Passage to read:
§

As a practical lumped-modeling example, consider the simulated admittance at a guitar bridge. A highly simplified simulated example is shown in Fig. K.2.

Figure K.2: Synthetic input admittance of a passive, linear, dynamic system using a pair of resonating two-pole filters, a pair of zeros between the resonances, and a zero near dc.
\includegraphics[width=\twidth]{eps/lguitarsynth2simp2}

Like all lightly damped mechanical systems, the bridge must ``look like a spring'' at zero frequency and ``look like a mass'' at infinite frequency. This implies the driving point admittance must have a zero at DC and a pole at infinity; equivalently, the driving-point impedance must have a pole at DC and a zero at infinity. If we neglect losses, as frequency increases up from zero, the first thing we encounter in the admittance is a pole (a ``resonance'' frequency at which energy is readily accepted by the bridge from the strings). As we pass the admittance peak going up in frequency, the phase switches around from being near $ \pi/2$ (``spring like'') to being closer to $ -\pi/2$ (``mass like''). Below the first resonance, we say the system is stiffness controlled, while above the first resonance, we say the system is mass controlled. This is a completely general characterization of any lightly damped, linear dynamic system. As we proceed up the $ j\omega $ axis, we'll next encounter a zero, or ``anti-resonance,'' above which the system again appears ``stiffness controlled,'' or spring-like, and so on in alternation to infinity.

Figure K.3: Input admittance of a real classical guitar bridge measured by striking the bridge with a force hammer in the vertical direction.

§

Dataset records:

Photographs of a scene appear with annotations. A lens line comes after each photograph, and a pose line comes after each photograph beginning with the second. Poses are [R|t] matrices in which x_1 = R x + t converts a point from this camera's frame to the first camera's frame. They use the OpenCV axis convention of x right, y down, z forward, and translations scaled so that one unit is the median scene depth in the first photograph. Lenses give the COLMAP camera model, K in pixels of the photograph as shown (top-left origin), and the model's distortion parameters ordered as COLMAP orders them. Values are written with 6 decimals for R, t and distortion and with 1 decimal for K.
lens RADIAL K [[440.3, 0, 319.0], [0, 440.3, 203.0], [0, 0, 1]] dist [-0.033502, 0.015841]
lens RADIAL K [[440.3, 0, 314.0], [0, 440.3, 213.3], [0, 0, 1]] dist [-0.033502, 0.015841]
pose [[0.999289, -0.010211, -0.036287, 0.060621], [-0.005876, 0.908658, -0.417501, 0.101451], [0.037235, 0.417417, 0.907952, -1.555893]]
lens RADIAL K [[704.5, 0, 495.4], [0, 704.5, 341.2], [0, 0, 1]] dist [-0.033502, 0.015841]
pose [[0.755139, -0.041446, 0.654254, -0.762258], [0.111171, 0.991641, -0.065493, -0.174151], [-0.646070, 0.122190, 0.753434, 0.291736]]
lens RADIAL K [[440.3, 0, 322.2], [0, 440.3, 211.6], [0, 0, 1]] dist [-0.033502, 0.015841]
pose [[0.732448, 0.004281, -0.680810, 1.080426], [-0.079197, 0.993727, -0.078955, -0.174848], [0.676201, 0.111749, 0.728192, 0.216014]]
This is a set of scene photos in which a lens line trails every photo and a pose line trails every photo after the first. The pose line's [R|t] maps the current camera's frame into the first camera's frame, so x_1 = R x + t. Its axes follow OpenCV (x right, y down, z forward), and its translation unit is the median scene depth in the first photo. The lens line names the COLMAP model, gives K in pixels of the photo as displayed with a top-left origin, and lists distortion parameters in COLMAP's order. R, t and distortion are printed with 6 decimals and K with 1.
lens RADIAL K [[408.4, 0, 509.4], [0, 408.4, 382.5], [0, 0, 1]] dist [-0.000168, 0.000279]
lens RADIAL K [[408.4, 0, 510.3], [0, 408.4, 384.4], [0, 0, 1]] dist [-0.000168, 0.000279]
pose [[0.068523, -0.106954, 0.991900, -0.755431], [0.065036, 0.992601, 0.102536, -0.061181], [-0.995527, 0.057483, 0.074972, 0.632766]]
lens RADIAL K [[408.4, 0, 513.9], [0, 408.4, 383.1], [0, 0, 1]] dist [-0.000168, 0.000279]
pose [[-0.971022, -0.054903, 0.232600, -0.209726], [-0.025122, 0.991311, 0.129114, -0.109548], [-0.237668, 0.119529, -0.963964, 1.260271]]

§

Task to carry out: Update the passage on guitar bridge admittance, starting at "As a practical" and ending at "zero near dc.", with "admittance" replaced by "mobility" throughout.

Exercise answer:
As a practical lumped-modeling example, consider the simulated mobility at a guitar bridge. A highly simplified simulated example is shown in Fig. K.2.

Figure K.2: Synthetic input mobility of a passive, linear, dynamic system using a pair of resonating two-pole filters, a pair of zeros between the resonances, and a zero near dc.